Review: Conducive – Vanterwood Industries, Inc.
Slow-dawning dark ambient horror. The strange factory on the edge of town.
Released on Veinte33 Records
After dark, an unnamed citizen sneaks into Vanterwood Industries: a gigantic industrial factory complex on the edge of town. They capture what they see and return home the next morning. “They think they've figured out what's going on within the factory walls,” remarks the album’s accompanying text, “and it’s too horrifying for words”. Within this narrative, one imagines that the curious trespasser tells no one. Perhaps they’re too traumatised to articulate it. Perhaps they’re fearful of repercussion. And so the album’s menacing contradiction is perpetuated: this gigantic industrial structure, which looms over the neighbourhood and doubtless employs many of its residents, manages to maintain secrecy regarding its primary function. Structurally, the album centres on this inside/outside dynamic: two long tracks forefront the grim cacophony within the factory walls, while a two-minute field recording captures the external sounds of passing cars and conversation in the daytime, during which one imagines the unnamed citizen to be taking speculative photographs of the structure’s exterior.
Sonically, the album channels this exact combination of conspicuousness and mystery.
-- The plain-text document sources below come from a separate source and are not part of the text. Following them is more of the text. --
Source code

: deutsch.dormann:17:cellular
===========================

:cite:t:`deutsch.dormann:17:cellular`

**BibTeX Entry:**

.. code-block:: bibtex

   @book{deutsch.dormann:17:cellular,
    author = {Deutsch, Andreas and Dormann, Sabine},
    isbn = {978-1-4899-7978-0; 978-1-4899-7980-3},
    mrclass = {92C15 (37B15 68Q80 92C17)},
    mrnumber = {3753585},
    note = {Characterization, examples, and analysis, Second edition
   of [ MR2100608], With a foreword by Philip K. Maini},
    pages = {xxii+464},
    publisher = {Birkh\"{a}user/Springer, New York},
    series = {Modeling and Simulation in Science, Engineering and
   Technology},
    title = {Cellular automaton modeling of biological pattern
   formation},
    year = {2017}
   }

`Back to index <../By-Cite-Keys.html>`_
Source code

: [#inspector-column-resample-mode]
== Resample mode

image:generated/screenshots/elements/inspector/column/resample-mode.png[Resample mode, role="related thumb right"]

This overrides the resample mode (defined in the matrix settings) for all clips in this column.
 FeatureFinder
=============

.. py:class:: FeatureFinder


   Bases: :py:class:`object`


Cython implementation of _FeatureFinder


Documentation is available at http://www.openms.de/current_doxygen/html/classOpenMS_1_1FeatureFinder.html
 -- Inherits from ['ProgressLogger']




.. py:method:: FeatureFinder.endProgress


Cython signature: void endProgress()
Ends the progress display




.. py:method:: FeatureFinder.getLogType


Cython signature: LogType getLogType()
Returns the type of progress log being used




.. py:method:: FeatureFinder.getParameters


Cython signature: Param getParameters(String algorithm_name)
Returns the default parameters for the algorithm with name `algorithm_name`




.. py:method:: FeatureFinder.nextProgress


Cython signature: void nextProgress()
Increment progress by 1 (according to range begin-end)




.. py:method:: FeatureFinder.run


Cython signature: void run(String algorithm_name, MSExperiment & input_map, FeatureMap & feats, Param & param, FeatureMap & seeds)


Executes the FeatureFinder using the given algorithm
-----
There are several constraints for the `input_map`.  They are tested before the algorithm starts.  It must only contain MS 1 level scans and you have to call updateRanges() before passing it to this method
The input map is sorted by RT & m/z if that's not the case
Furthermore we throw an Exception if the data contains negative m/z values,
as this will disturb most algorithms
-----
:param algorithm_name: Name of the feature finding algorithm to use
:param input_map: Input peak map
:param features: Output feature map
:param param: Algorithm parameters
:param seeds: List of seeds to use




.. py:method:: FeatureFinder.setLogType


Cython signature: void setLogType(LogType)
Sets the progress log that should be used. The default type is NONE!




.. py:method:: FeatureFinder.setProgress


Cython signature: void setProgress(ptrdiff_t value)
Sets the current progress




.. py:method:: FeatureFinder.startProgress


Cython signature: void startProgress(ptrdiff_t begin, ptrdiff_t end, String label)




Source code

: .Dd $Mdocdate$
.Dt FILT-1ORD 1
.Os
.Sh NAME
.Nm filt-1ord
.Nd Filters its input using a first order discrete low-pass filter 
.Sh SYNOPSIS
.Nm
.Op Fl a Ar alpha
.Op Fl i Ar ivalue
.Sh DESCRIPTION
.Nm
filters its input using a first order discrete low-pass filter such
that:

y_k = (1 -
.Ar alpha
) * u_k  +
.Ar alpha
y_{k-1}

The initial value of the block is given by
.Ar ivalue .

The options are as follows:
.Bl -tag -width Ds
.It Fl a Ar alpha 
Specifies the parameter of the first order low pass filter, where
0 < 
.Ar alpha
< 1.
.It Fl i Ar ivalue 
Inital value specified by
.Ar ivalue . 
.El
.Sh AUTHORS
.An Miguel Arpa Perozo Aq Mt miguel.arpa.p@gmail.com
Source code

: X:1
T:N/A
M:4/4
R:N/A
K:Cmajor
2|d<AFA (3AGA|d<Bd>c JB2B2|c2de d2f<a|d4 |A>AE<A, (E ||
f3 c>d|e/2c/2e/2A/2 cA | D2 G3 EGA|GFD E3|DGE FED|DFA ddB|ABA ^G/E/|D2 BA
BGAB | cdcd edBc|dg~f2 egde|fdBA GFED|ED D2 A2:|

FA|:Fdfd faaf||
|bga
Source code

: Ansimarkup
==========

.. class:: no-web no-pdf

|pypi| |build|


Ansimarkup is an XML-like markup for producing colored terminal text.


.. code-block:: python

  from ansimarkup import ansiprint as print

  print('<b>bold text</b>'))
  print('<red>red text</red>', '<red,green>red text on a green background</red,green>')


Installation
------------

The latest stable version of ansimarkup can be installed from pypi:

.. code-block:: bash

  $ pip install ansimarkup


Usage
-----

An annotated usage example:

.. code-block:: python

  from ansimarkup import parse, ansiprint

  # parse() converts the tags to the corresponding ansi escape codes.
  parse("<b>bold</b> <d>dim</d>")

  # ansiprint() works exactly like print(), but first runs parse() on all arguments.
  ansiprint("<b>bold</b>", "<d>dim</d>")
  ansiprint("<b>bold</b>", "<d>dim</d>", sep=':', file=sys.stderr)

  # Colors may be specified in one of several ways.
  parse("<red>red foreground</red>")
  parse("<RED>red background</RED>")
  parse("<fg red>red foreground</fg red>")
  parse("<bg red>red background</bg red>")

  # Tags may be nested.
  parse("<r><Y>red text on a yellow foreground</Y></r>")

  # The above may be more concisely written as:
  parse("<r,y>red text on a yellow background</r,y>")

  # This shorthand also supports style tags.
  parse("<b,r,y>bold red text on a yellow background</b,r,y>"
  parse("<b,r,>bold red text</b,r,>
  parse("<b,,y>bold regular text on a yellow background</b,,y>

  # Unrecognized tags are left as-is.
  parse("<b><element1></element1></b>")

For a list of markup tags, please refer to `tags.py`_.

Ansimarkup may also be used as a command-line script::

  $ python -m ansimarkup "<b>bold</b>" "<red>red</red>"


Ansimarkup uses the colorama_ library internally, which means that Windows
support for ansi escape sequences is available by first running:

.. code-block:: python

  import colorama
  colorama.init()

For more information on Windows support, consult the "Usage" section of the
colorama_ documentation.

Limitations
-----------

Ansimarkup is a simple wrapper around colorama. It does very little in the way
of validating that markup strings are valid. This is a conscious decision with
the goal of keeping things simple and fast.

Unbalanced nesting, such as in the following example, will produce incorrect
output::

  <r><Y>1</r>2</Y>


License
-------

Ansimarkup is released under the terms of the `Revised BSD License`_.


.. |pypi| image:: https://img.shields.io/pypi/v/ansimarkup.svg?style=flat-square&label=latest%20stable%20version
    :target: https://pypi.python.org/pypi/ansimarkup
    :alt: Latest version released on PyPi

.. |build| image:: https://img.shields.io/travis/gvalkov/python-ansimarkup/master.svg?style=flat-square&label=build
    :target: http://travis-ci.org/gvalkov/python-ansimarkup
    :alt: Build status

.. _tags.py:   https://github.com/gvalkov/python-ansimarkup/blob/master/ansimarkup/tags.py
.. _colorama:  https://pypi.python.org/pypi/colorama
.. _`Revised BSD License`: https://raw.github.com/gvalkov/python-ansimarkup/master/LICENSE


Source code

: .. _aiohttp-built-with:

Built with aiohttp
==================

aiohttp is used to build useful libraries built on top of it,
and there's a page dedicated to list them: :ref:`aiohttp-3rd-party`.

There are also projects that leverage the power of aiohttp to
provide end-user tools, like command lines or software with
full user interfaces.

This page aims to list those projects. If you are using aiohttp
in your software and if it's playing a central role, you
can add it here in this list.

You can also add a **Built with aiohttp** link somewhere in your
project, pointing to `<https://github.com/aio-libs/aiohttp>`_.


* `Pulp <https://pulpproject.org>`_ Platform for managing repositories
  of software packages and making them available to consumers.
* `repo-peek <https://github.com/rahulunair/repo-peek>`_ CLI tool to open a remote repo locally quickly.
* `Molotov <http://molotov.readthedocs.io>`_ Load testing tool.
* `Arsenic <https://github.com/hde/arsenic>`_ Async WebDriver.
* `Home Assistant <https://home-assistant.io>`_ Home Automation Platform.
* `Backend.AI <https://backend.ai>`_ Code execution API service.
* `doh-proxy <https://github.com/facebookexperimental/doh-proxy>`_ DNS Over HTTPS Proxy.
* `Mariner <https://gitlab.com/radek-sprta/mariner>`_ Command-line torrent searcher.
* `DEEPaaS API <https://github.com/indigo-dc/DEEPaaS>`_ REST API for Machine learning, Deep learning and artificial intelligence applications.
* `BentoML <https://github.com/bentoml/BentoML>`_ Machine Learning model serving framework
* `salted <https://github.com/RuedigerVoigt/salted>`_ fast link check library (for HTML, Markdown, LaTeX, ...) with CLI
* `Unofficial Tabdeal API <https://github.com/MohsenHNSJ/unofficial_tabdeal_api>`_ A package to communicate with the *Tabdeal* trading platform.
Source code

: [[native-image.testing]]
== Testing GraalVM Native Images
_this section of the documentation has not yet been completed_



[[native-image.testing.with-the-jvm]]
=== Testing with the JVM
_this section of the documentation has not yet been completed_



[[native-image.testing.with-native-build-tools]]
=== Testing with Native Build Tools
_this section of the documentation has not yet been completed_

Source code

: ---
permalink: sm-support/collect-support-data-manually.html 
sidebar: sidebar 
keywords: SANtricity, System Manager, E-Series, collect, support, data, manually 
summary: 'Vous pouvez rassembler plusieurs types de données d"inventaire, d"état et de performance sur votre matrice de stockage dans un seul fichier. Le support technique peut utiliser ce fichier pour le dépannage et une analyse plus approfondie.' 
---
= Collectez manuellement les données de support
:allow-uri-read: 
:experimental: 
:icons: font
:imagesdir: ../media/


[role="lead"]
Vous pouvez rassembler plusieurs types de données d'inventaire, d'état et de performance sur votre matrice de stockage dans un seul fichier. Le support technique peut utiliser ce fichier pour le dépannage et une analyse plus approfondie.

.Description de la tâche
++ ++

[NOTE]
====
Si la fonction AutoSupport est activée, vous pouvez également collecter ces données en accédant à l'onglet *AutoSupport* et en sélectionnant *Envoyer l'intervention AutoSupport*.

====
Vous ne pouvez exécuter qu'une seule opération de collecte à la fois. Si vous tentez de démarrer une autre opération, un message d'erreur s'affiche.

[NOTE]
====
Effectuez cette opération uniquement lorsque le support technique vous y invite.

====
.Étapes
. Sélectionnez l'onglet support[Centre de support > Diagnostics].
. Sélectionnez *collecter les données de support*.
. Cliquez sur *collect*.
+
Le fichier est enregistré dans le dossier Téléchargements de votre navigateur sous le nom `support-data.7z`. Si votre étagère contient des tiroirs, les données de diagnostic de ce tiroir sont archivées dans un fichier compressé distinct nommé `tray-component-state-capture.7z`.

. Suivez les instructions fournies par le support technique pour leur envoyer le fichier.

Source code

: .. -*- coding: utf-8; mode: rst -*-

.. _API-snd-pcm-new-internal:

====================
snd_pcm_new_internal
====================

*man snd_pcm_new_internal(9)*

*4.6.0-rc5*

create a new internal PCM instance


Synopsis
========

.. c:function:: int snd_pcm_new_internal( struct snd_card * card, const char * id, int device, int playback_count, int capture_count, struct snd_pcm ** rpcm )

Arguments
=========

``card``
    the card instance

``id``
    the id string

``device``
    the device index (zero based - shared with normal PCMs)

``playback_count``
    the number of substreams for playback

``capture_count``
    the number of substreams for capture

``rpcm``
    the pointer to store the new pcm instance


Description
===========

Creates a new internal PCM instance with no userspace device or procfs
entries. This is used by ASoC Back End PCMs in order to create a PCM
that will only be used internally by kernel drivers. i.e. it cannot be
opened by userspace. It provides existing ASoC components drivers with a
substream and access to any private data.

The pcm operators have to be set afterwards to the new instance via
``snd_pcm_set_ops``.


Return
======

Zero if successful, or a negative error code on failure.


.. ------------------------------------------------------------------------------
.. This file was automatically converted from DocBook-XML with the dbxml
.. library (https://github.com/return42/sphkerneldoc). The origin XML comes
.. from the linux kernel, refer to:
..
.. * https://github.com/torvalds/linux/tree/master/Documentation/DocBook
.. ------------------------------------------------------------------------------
Strange loops are concealed with an emission smog, and while it’s possible to detect a harmonic energy to these repeating patterns, they never adopt a discernible shape, crouched instead within airs that thicken, through imperceptibly slow evolutions, from dark ambient wisps into sputtering harsh noise. The mental imagery is vivid and dreadful: it’s pitch-black, save for the ghoulish-green “ON” lights of machinery modules and the pale infiltration of moonlight. Shadows depict the toothed edges of cogs and the quiver of rotating engine belts. No one else is around. The gradual ascent in volume could resemble the machine’s accelerating productivity, or the slow-dawning inside the mind of the unnamed citizen: the intensifying speculations regarding the factory’s raison d’être, through which strands of disparate thoughts are bound together into a horrifying conclusion. They will never tell, and we will never know.